- Tasks and exercises -
A - According to the mailing list post, what increase in confirmed security faults over 2005 does ISS predict?
B - Please write out the mailing list post verbatim from "2006-10-11 Thread Gadi" to "on the road?".

- Text block -
┏━━
[SC-L] re-writing college books [was: Re: A banner year for software bugs | Tech News on ZDNet]

2006-10-11 Thread Gadi Evron
So, how can we edit current basic programming college books to present
secure code, a couple of words of the correct way of doing things, and a
whole new chapter on secure coding (which may be redudndent?)

How do we start?

Some Whiley book for introduction to CS?

Any volunteers to get this on the road?

Gadi.

On Wed, 11 Oct 2006, Kenneth Van Wyk wrote:

> So here's a lovely statistic for the software community to hang its  
> hat on:
> 
> http://news.zdnet.com/2100-1009_22-6124541.html?tag=zdfd.newsfeed
> 
> Among other things, the article says, "Atlanta-based ISS, which is  
> being acquired by IBM, predicts there will be a 41 percent increase  
> in confirmed security faults in software compared with 2005. That  
> year, in its own turn, saw a 37 percent rise over 2004."
┗━━
- Source data -
┏━━
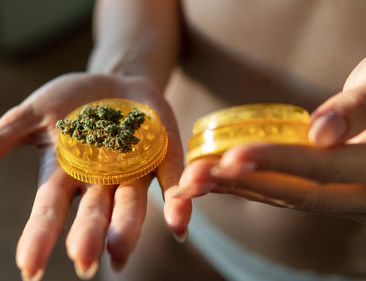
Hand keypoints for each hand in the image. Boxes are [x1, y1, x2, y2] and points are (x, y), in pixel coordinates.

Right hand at [0, 73, 190, 279]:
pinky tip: (179, 223)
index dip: (39, 236)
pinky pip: (171, 181)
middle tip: (84, 262)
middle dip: (87, 235)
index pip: (48, 209)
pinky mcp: (163, 158)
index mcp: (64, 175)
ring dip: (128, 228)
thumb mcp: (27, 116)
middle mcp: (98, 182)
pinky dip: (176, 203)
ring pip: (131, 205)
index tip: (29, 268)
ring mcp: (133, 172)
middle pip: (91, 212)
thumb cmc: (69, 101)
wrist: (116, 79)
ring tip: (121, 253)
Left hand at [171, 58, 365, 222]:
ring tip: (192, 180)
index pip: (324, 170)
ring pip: (285, 198)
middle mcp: (361, 197)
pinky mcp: (322, 193)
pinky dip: (248, 185)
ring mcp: (341, 199)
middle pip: (297, 195)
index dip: (279, 162)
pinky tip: (214, 178)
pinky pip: (284, 193)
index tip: (234, 156)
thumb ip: (358, 109)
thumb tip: (322, 134)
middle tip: (195, 177)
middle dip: (242, 184)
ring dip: (236, 189)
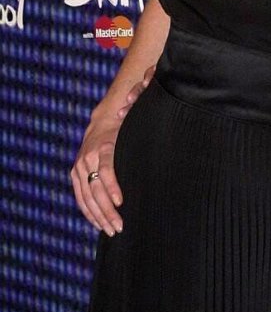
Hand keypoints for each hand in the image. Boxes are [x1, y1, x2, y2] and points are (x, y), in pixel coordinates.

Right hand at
┗━━
- Solutions per task -
A - A 41 percent increase.

B -
2006-10-11 Thread Gadi Evron
So, how can we edit current basic programming college books to present
secure code, a couple of words of the correct way of doing things, and a
whole new chapter on secure coding (which may be redudndent?)

How do we start?

Some Whiley book for introduction to CS?

Any volunteers to get this on the road?